Detected change data
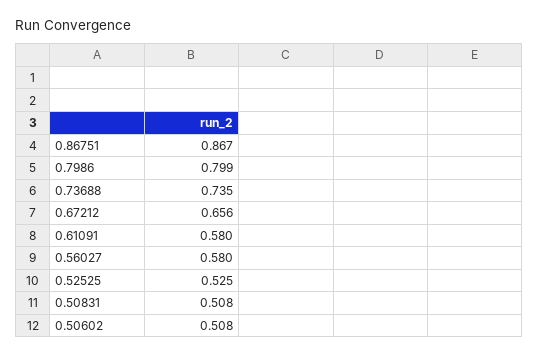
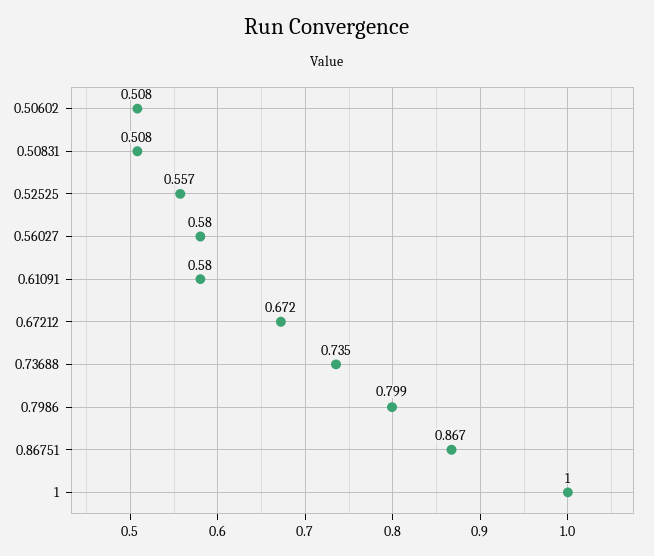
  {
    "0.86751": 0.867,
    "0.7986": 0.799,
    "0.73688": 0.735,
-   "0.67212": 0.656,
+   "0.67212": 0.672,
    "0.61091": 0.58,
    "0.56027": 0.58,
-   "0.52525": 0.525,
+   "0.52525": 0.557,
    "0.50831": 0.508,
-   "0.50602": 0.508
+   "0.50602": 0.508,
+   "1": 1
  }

==

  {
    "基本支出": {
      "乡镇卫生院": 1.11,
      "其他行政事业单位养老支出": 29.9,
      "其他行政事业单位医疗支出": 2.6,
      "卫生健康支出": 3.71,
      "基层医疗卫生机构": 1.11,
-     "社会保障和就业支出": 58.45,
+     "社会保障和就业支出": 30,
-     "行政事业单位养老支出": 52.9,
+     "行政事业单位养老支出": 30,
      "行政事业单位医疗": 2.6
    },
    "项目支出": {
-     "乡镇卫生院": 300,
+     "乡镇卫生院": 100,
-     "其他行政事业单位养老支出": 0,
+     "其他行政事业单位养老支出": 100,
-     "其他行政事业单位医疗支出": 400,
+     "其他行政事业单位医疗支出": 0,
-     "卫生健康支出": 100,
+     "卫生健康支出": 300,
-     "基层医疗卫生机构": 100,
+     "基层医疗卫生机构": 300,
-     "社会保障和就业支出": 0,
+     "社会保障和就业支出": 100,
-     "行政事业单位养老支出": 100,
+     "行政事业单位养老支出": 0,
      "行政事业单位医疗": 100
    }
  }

> [Goal of the exercise] Every line in the data that holds "其他行政事业单位养老支出" should be copied out.

> [Expected output]
      "其他行政事业单位养老支出": 29.9,
-     "其他行政事业单位养老支出": 0,
+     "其他行政事业单位养老支出": 100,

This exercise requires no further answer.